A nationally unified picture of the threats and choices Finland is facing seems also to be forming across political party lines, most visible in the discussion surrounding Finland´s possible application for NATO membership. Finland´s President Sauli Niinistö hasemphasised that the Parliament should have a central role in the process, and that both MPs and citizens should prepare in advance for Russian countermeasures if the country submits an application to join the Alliance. This week, the Director of the Finnish Intelligence Service explicitly stated that “Finnish society as a whole should be prepared for various measures from Russia seeking to influence policymaking in Finland on the NATO issue”.

A unified and shared situational picture coupled with a well-established preparedness such as Finland´s is, it can be argued, a powerful deterrent against outside influence and potential aggression. In case Finland decides to apply for NATO membership, it would be a security provider to the Alliance, also because of its robust preparedness system. However, a shared “preparedness mindset” does not appear overnight. Finland´s strength has been its ability to, over time, create networks of people and sectors discussing threats and vulnerabilities, credible arrangements for military and civil defense as well as a population aware of their own role in a crisis. As the FT puts it: “what Finland calls its strategy of “comprehensive security” offers an example of how countries can create rigorous, society-wide systems to protect themselves ahead of time — planning not just for a potential invasion, but also for natural disasters or cyber attacks or a pandemic.”


News You May Have Missed

Russia Sets April 1 Deadline for European Gas Payments in Rubles

A March 31 decree signed by Russian President Vladimir Putin has set an April 1 deadline for European countries to begin paying for their gas imports from Russia in rubles. In remarks accompanying the decree, President Putin said that if Western importers were unable to pay for their imports in rubles by setting up Russian bank accounts, Russian gas exporters would consider that a default and would take action accordingly to halt deliveries. The scheme to force payment for Russian gas in rubles has helped prop up the Russian currency, which was heavily impacted by Western sanctions on the Russian financial system following Moscow’s invasion of Ukraine. European governments and companies have so far rejected the possibility that they will pay for their Russian gas imports in rubles.

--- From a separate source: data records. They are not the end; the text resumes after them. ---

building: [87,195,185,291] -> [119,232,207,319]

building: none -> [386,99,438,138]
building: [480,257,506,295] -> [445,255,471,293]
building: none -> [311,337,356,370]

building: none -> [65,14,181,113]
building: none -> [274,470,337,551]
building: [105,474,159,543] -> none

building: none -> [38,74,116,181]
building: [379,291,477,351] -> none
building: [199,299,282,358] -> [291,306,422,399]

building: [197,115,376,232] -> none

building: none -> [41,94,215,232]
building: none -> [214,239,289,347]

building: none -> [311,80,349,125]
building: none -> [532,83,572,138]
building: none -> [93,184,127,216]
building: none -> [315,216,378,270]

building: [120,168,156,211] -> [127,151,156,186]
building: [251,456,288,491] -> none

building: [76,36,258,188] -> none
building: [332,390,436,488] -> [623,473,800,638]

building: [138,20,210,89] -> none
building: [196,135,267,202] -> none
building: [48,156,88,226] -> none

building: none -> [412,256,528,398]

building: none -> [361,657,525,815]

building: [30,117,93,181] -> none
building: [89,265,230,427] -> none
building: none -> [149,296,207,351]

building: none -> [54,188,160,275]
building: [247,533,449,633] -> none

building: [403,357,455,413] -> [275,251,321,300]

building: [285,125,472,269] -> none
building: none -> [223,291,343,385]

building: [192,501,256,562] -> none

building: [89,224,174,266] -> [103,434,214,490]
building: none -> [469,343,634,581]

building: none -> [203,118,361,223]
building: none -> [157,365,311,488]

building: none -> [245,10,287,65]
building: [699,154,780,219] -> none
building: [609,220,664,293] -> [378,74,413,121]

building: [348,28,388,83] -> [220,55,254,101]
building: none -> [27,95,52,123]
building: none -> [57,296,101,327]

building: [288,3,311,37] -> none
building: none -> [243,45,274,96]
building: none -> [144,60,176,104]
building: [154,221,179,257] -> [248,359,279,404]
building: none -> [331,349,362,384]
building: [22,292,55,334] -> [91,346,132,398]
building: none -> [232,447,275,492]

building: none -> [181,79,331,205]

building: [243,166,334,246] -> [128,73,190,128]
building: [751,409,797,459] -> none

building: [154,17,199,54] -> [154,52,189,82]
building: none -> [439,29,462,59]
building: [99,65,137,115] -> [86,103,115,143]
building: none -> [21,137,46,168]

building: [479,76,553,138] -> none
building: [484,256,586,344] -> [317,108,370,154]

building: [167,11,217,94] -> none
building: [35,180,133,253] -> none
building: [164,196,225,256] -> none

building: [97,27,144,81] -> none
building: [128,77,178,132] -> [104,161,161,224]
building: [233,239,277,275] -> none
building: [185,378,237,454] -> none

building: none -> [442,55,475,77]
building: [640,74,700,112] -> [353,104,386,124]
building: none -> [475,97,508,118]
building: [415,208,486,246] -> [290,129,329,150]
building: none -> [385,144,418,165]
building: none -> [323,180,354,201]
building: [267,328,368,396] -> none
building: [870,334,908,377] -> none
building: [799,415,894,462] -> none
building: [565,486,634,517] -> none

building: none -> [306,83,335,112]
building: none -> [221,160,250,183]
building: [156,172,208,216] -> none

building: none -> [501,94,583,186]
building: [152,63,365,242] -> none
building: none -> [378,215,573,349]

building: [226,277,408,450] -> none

French Military Intelligence Chief Sacked Over Ukraine War Failings

French Army General Eric Vidaud has been relieved from his post as the head of French military intelligence following perceived failings in the post — notably over French assessments that Russia would not invade Ukraine. This stood in contrast to warnings from Washington and London that Putin was planning an assault. He had also been faulted with “inadequate briefings” and a “lack of mastery of subjects.” French military leaders did not comment, but some said that Vidaud shared blame with the wider French intelligence community, as others said that Vidaud had been on the hot seat since military intelligence failed to alert France’s leaders to the AUKUS deal.


The views of authors are their own and not that of CSPC.